While the other sportswriters remained stuck to the back pages, the cricket reporter received his promotion to the front-page the day "Kapil's Devils" walked away with the World Cup in 1983. Our cricket scribe revelled in his new-found status, continued to write drably, and yet more patriotically about the game. He whined when India lost, went orgasmic when Pakistan got licked, groaned when an Indian missed a century, and castigated the umpires. He knew all about the North-South-West-East basis on which players got selected, and his box stories would be on these lines—"Azhar's cap missing", "Ganguly's goggles stolen, Bengalis enraged" …

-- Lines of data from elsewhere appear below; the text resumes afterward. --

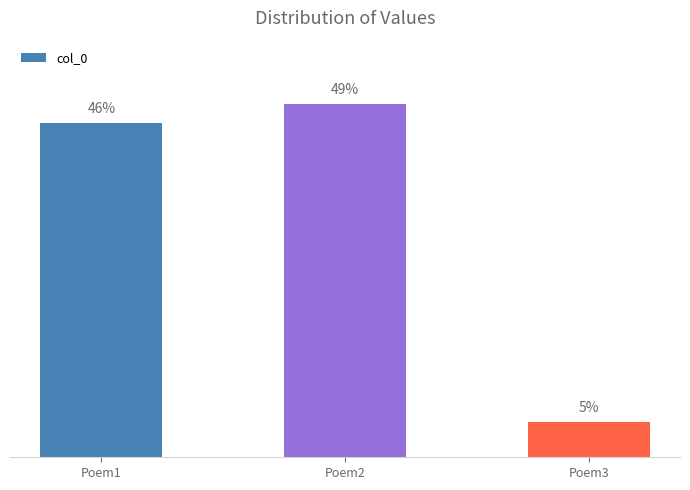

Reading right to left, transcribe all the data shown in this chart.

Poem3=103566	Poem2=1049866	Poem1=993271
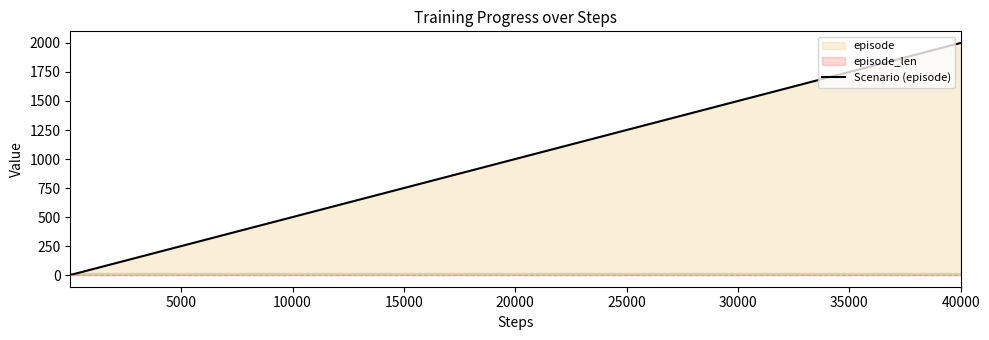

At which label does Scenario (episode) reach its peak?

40000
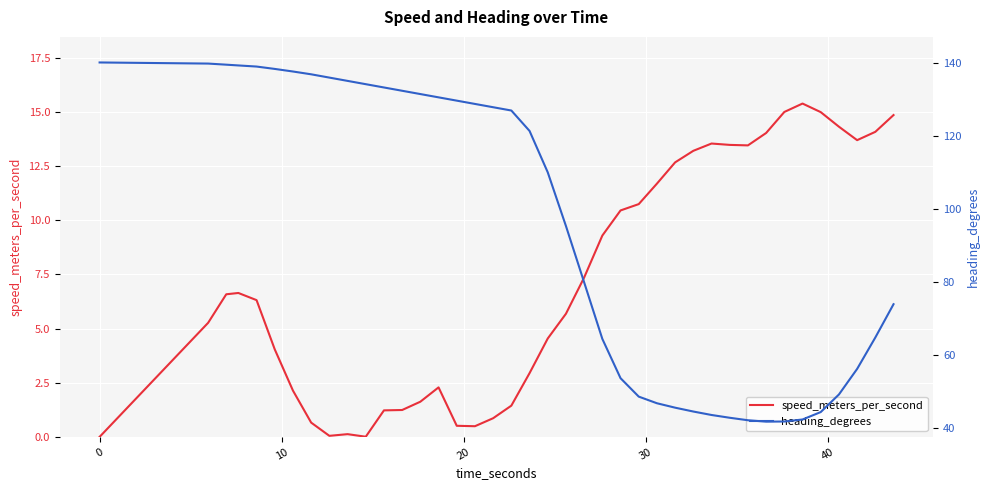

How many lines are shown in the chart?

2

The only thing he kept from us for two decades and more was the information that the matches were fixed. Now, when yesteryears' shady deals come tumbling out of the closet in a breathless rush, we know for sure we have been taken on one hell of a ride. When you put together all the attention paid to the game by, as we said, hundreds of millions, when you calculate the billions of manhours spent by India and all South Asia on the sport—live, on radio, on television—then the scale of the crime becomes clear. A crime surely committed by the players, but with full complicity, it seems, of the cricket press. The formative years of a whole generation in the Subcontinent was spent following the game and idolising the stars, and the young boys (and some girls) thought cricket was even more than a game, it taught him about life itself, and its literature gave him diction. Except, now we find out, it seems to have been less than a game, more a bookiepulled puppet show.

In a region so lacking in heroes in the modern age, bereft of mahatmas and pandits, cricket did provide what we thought were role models, upright men in white who were able to stand up to pressure and hit one for the South Asian gipper. But now the value of our trust and enthusiasm has been made a mockery of as stories 'break' by the day, and more icons bite the dust. Forget the adults, it is the young ones who have been left devastated by such betrayal; they are no longer sure whom or what to believe. If cynicism were to rise exponentially among the next generation, part of the answer will have to be sought in all the heroes who have overnight turned into villains during the spring-summer of 2000. But yet, our reporter continues to forsake his reader; he has done little to clear the confusion, other than add on with dramatic allegations.

Who then shall give us the correct story? Maybe India's finest cricket writer could, R. Mohan, now exiled to the Gulf after The Hindu sacked him for his alleged bookie connections following the Outlook story. Amidst the mediocrity in the much-hyped cricket journalism, Mohan was the exception. The fact that he at the very least knew of the racket, demands that he come clean with the story. He is the one man sports editors in India could goad to write, and it is surprising that none's taking his name these days.

But that has been the problem with Indian cricket writing, most of it has always missed the point.